Being in Powell's is like finally finding a pigeon fountain when you need a drink after being on your feet for hours on a hot day. It's like finally finding a private place to drop a duce you've been holding for two days because you don't want to stink out shelter. Powell's is where I feel the same freshness and potential as a brand new notebook. The books stacked to the ceiling make me feel hidden, safe. I'd sleep there if they'd let me. Being surrounded by books makes me feel hopeful.

Writers tend to live tortured lives. Especially the ones with Pulitzer prizes and Oprah stickers. Yet, the ones that sit on the bookshelves are the ones who came out on top. The ones who survived when they shouldn't have. The ones who were where I am before they received those "best selling" stickers. They are my hope.

Once, I let my mother read some of my writing about what it was like growing up. She told me what I wrote was full of lies but followed that statement up with, "I always knew you'd be famous one day." I know it is childish to cling to the hope of being on a bookshelf someday but if I didn't I would not survive.

People often say that when shit hit the fan in their lives that their world was torn into two halves: before and after. This was not the case for me. I was so young there was no before. If I had to cut everything up into before and after there would be so many pieces I would never be able to sort them.

I've only ever seen one glimpse of "before." When I went to Atlanta to visit my maternal family my uncle brought me a box of family photos to sort through. As I glazed over pictures of relatives I never knew I found a photo that made me stop dead in my tracks. It's a photo of a miniature me, maybe four years old. I'm on the beach in a blue and white swimsuit with lace around the middle. I am running away from the tide that is nipping at my heels. My curly hair is flying behind me, picked up by the wind. I have a giant grin on my face. It is before. Before everything fell apart. It is before my mother married that monster. I didn't know then the things I know now about the evils of money and men.

It couldn't have been much later that he entered the scene but in other photos from that day you could never tell. My mother stands in one photo with her jeans rolled up to her mid calf with a pull over sweatshirt on. Her arms are cross against her chest and she's skinny. Healthy. My brother stands in the tide in a Tasmanian Devil shirt with his arms stretched wide as if the wind might pick him up and make him fly. I am in mid step towards my mother but looking back towards my brother. I can't see my mother's expression as her back is to the the camera but it's the three of us together not torn apart yet. My brother and I are both smiling.

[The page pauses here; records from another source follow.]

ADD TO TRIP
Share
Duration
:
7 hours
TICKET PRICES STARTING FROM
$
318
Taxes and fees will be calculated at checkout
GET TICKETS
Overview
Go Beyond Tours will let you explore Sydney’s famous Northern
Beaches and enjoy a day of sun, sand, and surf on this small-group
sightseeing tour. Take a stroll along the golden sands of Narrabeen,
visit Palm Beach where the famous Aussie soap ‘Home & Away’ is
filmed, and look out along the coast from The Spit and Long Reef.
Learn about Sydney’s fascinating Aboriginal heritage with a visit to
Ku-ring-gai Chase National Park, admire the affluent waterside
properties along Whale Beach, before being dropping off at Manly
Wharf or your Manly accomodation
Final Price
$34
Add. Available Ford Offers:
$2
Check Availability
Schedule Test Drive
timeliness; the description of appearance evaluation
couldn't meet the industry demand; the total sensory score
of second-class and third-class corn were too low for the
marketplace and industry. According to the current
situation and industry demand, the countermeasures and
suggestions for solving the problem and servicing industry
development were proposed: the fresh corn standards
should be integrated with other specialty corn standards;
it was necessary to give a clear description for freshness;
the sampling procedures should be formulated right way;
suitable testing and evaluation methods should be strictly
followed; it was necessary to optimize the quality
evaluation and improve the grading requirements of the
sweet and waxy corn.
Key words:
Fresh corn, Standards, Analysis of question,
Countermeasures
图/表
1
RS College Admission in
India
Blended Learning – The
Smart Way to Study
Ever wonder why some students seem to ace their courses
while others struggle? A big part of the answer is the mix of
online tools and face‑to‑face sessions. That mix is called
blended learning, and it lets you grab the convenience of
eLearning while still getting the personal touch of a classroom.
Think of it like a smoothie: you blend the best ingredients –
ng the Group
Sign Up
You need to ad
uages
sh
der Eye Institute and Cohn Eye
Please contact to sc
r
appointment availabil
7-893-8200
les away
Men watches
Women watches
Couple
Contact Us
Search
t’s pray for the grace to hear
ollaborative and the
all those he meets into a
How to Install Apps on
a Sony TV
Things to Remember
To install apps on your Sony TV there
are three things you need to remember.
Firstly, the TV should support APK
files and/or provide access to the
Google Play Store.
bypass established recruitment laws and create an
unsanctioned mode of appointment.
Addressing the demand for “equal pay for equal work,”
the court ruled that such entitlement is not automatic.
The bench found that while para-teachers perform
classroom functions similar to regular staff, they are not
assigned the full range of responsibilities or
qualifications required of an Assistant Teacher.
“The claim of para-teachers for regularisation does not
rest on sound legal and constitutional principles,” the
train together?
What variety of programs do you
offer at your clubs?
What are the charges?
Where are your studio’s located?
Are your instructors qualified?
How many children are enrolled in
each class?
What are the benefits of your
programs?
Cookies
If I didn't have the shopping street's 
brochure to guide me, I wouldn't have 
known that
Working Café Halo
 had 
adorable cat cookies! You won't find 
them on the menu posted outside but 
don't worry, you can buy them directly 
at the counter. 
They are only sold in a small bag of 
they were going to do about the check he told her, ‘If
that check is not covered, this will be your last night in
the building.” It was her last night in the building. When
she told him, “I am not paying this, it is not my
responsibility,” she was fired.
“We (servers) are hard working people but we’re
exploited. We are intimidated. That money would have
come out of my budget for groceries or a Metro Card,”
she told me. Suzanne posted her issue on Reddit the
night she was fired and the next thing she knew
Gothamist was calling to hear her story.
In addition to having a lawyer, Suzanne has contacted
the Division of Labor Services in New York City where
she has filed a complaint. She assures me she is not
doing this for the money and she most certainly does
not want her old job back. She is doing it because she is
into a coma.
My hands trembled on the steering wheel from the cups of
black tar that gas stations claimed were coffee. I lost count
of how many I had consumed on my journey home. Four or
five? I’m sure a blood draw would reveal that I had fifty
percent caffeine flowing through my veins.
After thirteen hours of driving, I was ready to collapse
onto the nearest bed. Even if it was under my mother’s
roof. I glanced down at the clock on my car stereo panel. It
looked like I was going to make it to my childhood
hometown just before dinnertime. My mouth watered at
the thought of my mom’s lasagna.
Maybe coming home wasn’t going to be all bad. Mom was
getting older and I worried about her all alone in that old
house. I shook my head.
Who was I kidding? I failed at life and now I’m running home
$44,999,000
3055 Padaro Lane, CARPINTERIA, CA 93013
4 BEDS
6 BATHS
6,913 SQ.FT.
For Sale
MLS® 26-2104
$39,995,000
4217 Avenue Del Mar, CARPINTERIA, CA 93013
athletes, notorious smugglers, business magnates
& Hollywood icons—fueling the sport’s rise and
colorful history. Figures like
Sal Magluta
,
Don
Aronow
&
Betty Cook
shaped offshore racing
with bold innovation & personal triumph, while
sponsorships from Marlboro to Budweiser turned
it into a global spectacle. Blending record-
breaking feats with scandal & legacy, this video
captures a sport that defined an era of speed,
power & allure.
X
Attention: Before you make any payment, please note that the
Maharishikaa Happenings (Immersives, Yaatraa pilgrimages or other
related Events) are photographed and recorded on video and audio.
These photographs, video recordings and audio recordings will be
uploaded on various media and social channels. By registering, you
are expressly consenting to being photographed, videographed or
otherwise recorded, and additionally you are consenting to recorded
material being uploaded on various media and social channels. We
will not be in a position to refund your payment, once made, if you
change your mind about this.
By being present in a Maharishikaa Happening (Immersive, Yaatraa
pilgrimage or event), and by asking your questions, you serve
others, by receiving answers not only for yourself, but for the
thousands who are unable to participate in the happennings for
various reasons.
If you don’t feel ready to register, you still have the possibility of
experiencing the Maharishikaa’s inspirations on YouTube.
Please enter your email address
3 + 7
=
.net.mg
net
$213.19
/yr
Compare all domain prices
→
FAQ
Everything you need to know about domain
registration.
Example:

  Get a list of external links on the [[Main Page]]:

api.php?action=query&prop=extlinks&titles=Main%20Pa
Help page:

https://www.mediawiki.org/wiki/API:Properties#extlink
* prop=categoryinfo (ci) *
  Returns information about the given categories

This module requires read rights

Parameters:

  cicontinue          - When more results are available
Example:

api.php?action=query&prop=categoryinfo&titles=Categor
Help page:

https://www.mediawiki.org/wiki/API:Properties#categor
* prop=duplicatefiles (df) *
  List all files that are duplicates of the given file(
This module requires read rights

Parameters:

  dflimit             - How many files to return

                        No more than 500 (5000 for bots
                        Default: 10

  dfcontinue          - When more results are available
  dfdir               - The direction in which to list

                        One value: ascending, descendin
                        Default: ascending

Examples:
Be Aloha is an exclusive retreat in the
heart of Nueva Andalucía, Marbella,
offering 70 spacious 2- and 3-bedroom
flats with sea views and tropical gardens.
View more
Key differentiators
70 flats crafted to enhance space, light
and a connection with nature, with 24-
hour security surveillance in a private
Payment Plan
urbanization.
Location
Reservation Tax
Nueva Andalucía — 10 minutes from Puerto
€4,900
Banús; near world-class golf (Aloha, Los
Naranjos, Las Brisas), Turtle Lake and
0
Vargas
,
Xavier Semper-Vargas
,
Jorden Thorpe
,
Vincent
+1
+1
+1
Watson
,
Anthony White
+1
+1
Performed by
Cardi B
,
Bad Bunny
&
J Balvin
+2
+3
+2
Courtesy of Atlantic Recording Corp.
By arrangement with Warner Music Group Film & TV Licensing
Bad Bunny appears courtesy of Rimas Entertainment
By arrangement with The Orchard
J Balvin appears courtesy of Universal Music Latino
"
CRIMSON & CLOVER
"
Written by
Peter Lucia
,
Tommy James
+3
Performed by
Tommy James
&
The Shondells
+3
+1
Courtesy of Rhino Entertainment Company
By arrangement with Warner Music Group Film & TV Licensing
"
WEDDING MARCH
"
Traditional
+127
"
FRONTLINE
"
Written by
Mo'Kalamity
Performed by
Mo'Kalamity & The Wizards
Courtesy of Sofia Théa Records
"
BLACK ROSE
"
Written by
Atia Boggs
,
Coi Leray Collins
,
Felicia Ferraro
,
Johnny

My uncle says I was a happy baby. I was always small and carefree. I believed Jesus carried a magic wand that spit out love and happiness and world peace. I wanted to be an Academy award winning actress and veterinarian. I don't know this little girl; the one from before. I would like to but I know I never will. She is long since dead.

Kitten Lady says all the time that she doesn't know how someone like me could be homeless. It's simple really. When you don't have any family to fall back on you have nowhere to go when you become sick. One little mistake ruins your entire world, everything you've worked for.

All it took was for my body to form one little cyst. Only 3 centimeters in diameter. Three centimeters is all it took for everything to come crashing down because there was no home for me to go back to and get help. There was nowhere to turn.

It doesn't matter how lenient employers or teachers are. You can't make up three and a half weeks. You just can't. Especially in the journalism field. So what happens? You end up homeless with no before to go back to.